- Msgr Lawrence Puliyanath
- Born: 8 August 1898 Mundamveli
- Died: 20 February 1961
- Honored in: Roman Catholic Church
- Major shrine: St Lawrence Church Edacochin

= Lawrence Puliyanath =

Indian Catholic priest

Lawrence Puliyanath, occasionally known as Lawrence of Edakochi (8 August 1898 – 20 February 1961), was a Catholic priest of the Roman Catholic Diocese of Cochin, declared a Servant of God.

He was born in Mundamveli, Kochi, Kerala, India, and was a member of St Louis Church, Mundamveli.

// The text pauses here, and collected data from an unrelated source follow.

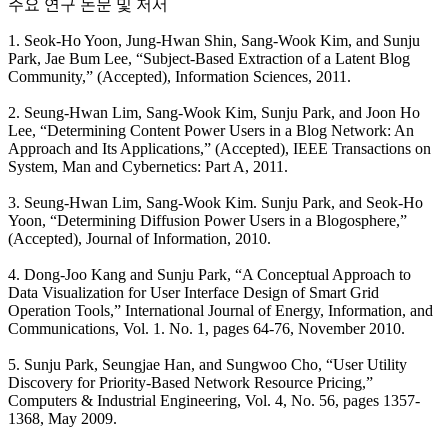
주요 연구 논문 및 저서
1. Seok-Ho Yoon, Jung-Hwan Shin, Sang-Wook Kim, and Sunju
Park, Jae Bum Lee, “Subject-Based Extraction of a Latent Blog
Community,” (Accepted), Information Sciences, 2011.
2. Seung-Hwan Lim, Sang-Wook Kim, Sunju Park, and Joon Ho
Lee, “Determining Content Power Users in a Blog Network: An
Approach and Its Applications,” (Accepted), IEEE Transactions on
System, Man and Cybernetics: Part A, 2011.
3. Seung-Hwan Lim, Sang-Wook Kim. Sunju Park, and Seok-Ho
Yoon, “Determining Diffusion Power Users in a Blogosphere,”
(Accepted), Journal of Information, 2010.
4. Dong-Joo Kang and Sunju Park, “A Conceptual Approach to
Data Visualization for User Interface Design of Smart Grid
Operation Tools,” International Journal of Energy, Information, and
Communications, Vol. 1. No. 1, pages 64-76, November 2010.
5. Sunju Park, Seungjae Han, and Sungwoo Cho, “User Utility
Discovery for Priority-Based Network Resource Pricing,”
Computers & Industrial Engineering, Vol. 4, No. 56, pages 1357-
1368, May 2009.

He joined the Diocese of Cochin, and completed his formation at the Papal Seminary, Kandy; he was ordained in 1926. He was later professor of philosophy in Alappuzha Seminary and at the same time co-vicar in St. Lawrence Church, Edacochin, where he became known as the apostle of the poor. He declined the offer of the title of Bishop of Cochin. He died in 1961 and was buried in St. Lawrence Church, Edakochi. He was declared Servant of God (the first stage towards canonisation) by Bishop Joseph Kariyil and is venerated locally. There is a small museum dedicated to him adjacent to the church.